(fot. AZS UMCS LUBLIN)
Drugi mecz nowego sezonu i drugie zwycięstwo. AZS UMCS w sobotę przywiózł komplet punktów ze Starego Sącza, gdzie pokonał tamtejszy Poprad 3:1
Wydawało się, że przyjezdne gładko wygrają zawody. W pierwszym i drugim secie kontrolowały sytuacje na parkiecie i bez większych problemów pokonały rywalki. Najpierw 25:20, a następnie pozwoliły gospodyniom na zdobycie 21 punktów. Kłopoty zaczęły się w trzeciej odsłonie. Poprad szybko odskoczył na kilka „oczek” i ostatecznie triumfował 27:25. Na szczęście podopieczne trenera Piotra Fijołka w czwartej partii szybko wróciły do swojego grania. W efekcie, okazały się lepsze po wygranej 25:19. I zamknęły zawody w czterech setach, dzięki czemu do Lublina pojechały trzy „oczka”.
– Długa podróż przed meczem na pewno zrobiła swoje. Z tego powodu grało nam się ciężko. Mimo wszystko dobrze rozpoczęłyśmy spotkanie i wygrałyśmy dwa pierwsze sety. W trzecim cały czas musiałyśmy gonić wynik, ale nie udało się pokonać rywalek. Następną partię zagrałyśmy już tak, jak należy i zabrałyśmy do domu trzy punkty – wyjaśnia zawodniczka akademiczek Sylwia Obszyńska cytowana przez klubowy portal.

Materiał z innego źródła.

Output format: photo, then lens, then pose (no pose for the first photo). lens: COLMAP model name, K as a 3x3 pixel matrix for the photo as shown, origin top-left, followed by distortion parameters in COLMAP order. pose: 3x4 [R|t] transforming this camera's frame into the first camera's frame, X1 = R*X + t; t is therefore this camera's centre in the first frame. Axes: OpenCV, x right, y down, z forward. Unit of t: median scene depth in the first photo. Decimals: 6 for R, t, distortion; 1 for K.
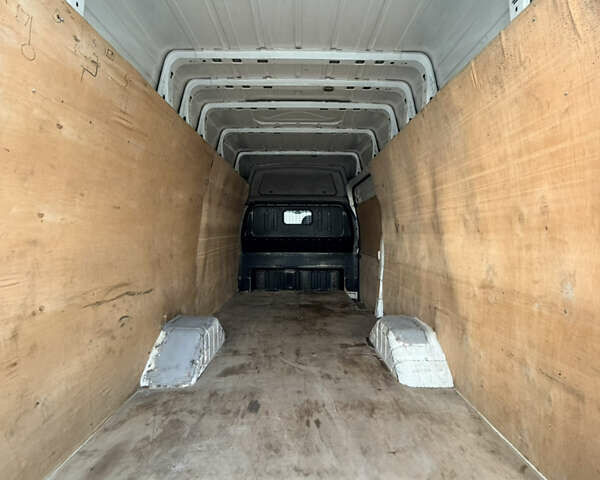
lens RADIAL K [[232.1, 0, 300.0], [0, 232.1, 240.0], [0, 0, 1]] dist [-0.000050, 0.000006]
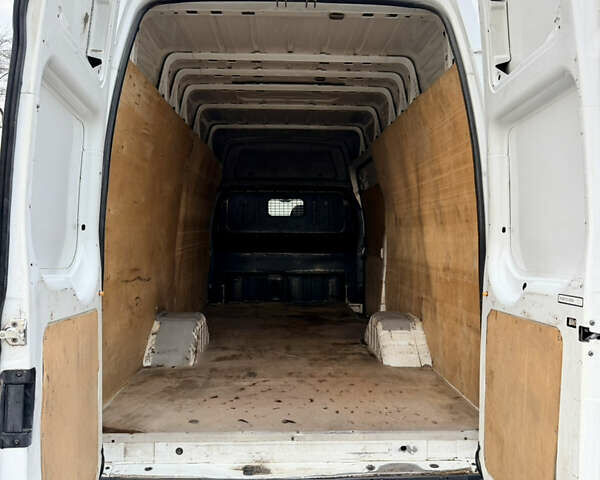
lens RADIAL K [[302.7, 0, 300.0], [0, 302.7, 240.0], [0, 0, 1]] dist [0.000971, 0.000350]
pose [[0.999296, 0.001880, 0.037482, -0.008697], [-0.002277, 0.999942, 0.010547, 0.016557], [-0.037460, -0.010625, 0.999242, -0.273134]]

– Jak na razie prezentujemy się dobrze i mam nadzieję, że utrzymamy ten poziom także w kolejnych występach. Na razie trudno powiedzieć, jakim potencjałem dysponujemy Mamy za sobą dopiero dwa spotkania, a przed nami mecze z trudniejszymi przeciwnikami – dodaje siatkarka ekipy z Lublina.
W drugiej kolejce pauzowała druga z naszych ekip – Tomasovia. Podopieczne Stanisława Kaniewskiego do gry wrócą w najbliższej serii gier, kiedy podejmą Maraton Krzeszowice, który nie wywalczył do tej pory ani jednego „oczka”, a do tego nie ugrał nawet seta. Z kolei AZS UMCS zagra u siebie z Wisłą Kraków.
MUKS SOS Poprad Stary Sącz – AZS UMCS Lublin 1:3 (20:25, 21:25, 27:25, 19:25)
AZS UMCS: Zielińska, Chadała, Gieroba, Obszyńska, Pawlik, Targońska, Kłuś (libero) oraz Gołofit, Jasińska, Urbańska, Czeleń, Bogdańska.